> [Provided entries]
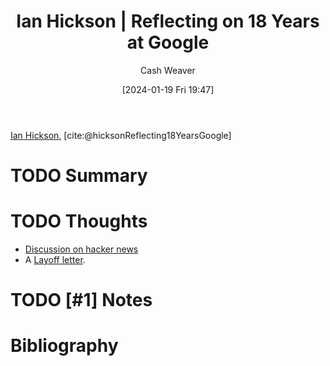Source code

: :PROPERTIES:
:ROAM_REFS: [cite:@hicksonReflecting18YearsGoogle]
:ID:       2b45df36-a0b4-4de6-81fd-4e3823557164
:LAST_MODIFIED: [2024-01-19 Fri 19:52]
:END:
#+title: Ian Hickson | Reflecting on 18 Years at Google
#+hugo_custom_front_matter: :slug "2b45df36-a0b4-4de6-81fd-4e3823557164"
#+author: Cash Weaver
#+date: [2024-01-19 Fri 19:47]
#+filetags: :hastodo:reference:

[[id:e8909f4a-6f9f-4846-bdec-3a8cfe0d0b94][Ian Hickson]], [cite:@hicksonReflecting18YearsGoogle]

* TODO Summary
* TODO Thoughts
- [[https://news.ycombinator.com/item?id=38381573][Discussion on hacker news]]
- A [[id:479d79c7-3ee4-435f-b5bf-e035a49676d5][Layoff letter]].
* TODO [#1] Notes
* Bibliography
#+print_bibliography:
* TODO [#2] Flashcards :noexport:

> [Instructions for the task]
Transcribe the listing exactly; omit all images.

> [Result]
Source code

: :PROPERTIES:
:ROAM_REFS: [cite:@hicksonReflecting18YearsGoogle]
:ID:       2b45df36-a0b4-4de6-81fd-4e3823557164
:LAST_MODIFIED: [2024-01-19 Fri 19:52]
:END:
#+title: Ian Hickson | Reflecting on 18 Years at Google
#+hugo_custom_front_matter: :slug "2b45df36-a0b4-4de6-81fd-4e3823557164"
#+author: Cash Weaver
#+date: [2024-01-19 Fri 19:47]
#+filetags: :hastodo:reference:

[[id:e8909f4a-6f9f-4846-bdec-3a8cfe0d0b94][Ian Hickson]], [cite:@hicksonReflecting18YearsGoogle]

* TODO Summary
* TODO Thoughts
- [[https://news.ycombinator.com/item?id=38381573][Discussion on hacker news]]
- A [[id:479d79c7-3ee4-435f-b5bf-e035a49676d5][Layoff letter]].
* TODO [#1] Notes
* Bibliography
#+print_bibliography:
* TODO [#2] Flashcards :noexport:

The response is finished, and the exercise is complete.